TO-DO ITEM -
Pull out every line of the records that contains the word "ehkä", and copy each such line in full. Case counts when matching.

[DATA Boundary: Start]

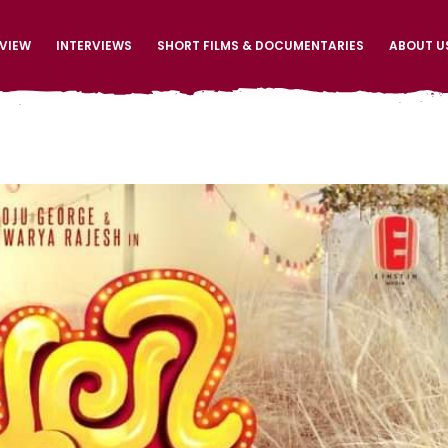
EVIEW
INTERVIEWS
SHORT FILMS & DOCUMENTARIES
ABOUT U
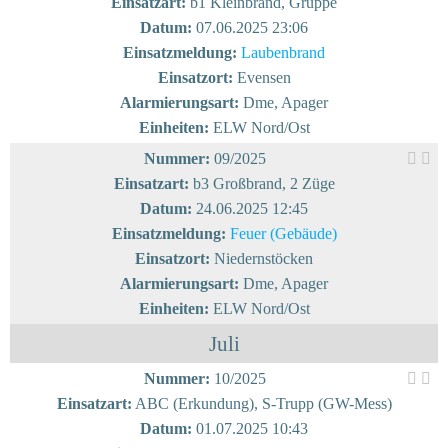
Einsatzart:
b1 Kleinbrand, Gruppe
Datum:
07.06.2025 23:06
Einsatzmeldung:
Laubenbrand
Einsatzort:
Evensen
Alarmierungsart:
Dme, Apager
Einheiten:
ELW Nord/Ost
Nummer:
09/2025
Einsatzart:
b3 Großbrand, 2 Züge
Datum:
24.06.2025 12:45
Einsatzmeldung:
Feuer (Gebäude)
Einsatzort:
Niedernstöcken
Alarmierungsart:
Dme, Apager
Einheiten:
ELW Nord/Ost
Juli
Nummer:
10/2025
Einsatzart:
ABC (Erkundung), S-Trupp (GW-Mess)
Datum:
01.07.2025 10:43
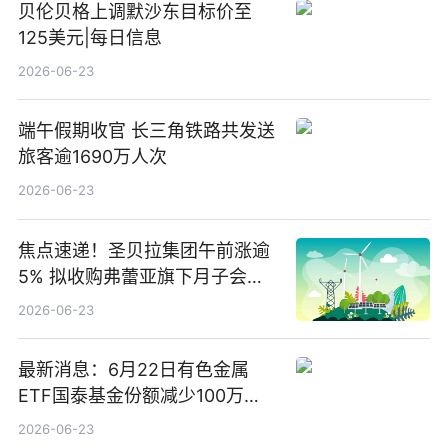
贝伦贝格上调默沙东目标价至
125美元|每日信息
2026-06-23
端午假期收官 长三角铁路共发送
旅客逾1690万人次
2026-06-23
焦点速递！圣贝拉集团午前涨逾
5% 拟收购弗蕾亚旗下月子会所
业务少数股权
2026-06-23
最新消息：6月22日有色金属
ETF国泰基金份额减少100万
份，重仓股紫金矿业、洛阳钼
2026-06-23
业、北方稀土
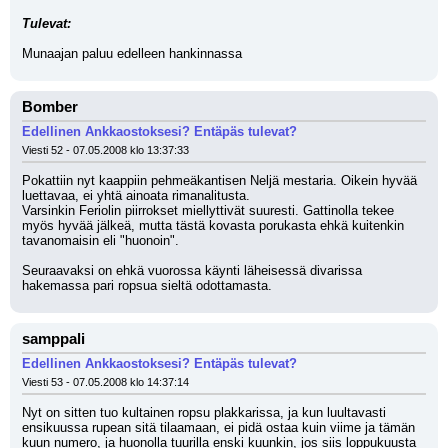
Tulevat:
Munaajan paluu edelleen hankinnassa
Bomber
Edellinen Ankkaostoksesi? Entäpäs tulevat?
Viesti 52 - 07.05.2008 klo 13:37:33
Pokattiin nyt kaappiin pehmeäkantisen Neljä mestaria. Oikein hyvää 
luettavaa, ei yhtä ainoata rimanalitusta.
Varsinkin Feriolin piirrokset miellyttivät suuresti. Gattinolla tekee 
myös hyvää jälkeä, mutta tästä kovasta porukasta ehkä kuitenkin 
tavanomaisin eli "huonoin". 
Seuraavaksi on ehkä vuorossa käynti läheisessä divarissa 
hakemassa pari ropsua sieltä odottamasta.
samppali
Edellinen Ankkaostoksesi? Entäpäs tulevat?
Viesti 53 - 07.05.2008 klo 14:37:14
Nyt on sitten tuo kultainen ropsu plakkarissa, ja kun luultavasti 
ensikuussa rupean sitä tilaamaan, ei pidä ostaa kuin viime ja tämän 
kuun numero, ja huonolla tuurilla enski kuunkin, jos siis loppukuusta 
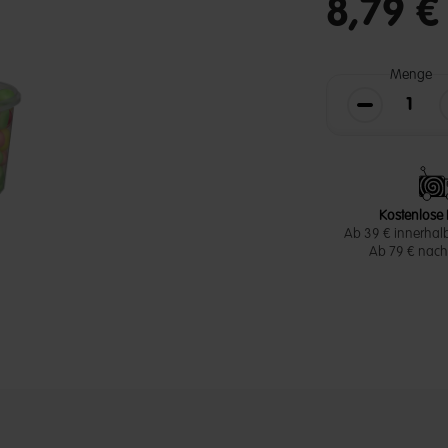
8,79 
Menge
Die Menge v
Kostenlose 
Ab 39 € innerhal
Ab 79 € nach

[DATA Boundary: End]

REPLY TO THE EXERCISE -
myös hyvää jälkeä, mutta tästä kovasta porukasta ehkä kuitenkin 
Seuraavaksi on ehkä vuorossa käynti läheisessä divarissa 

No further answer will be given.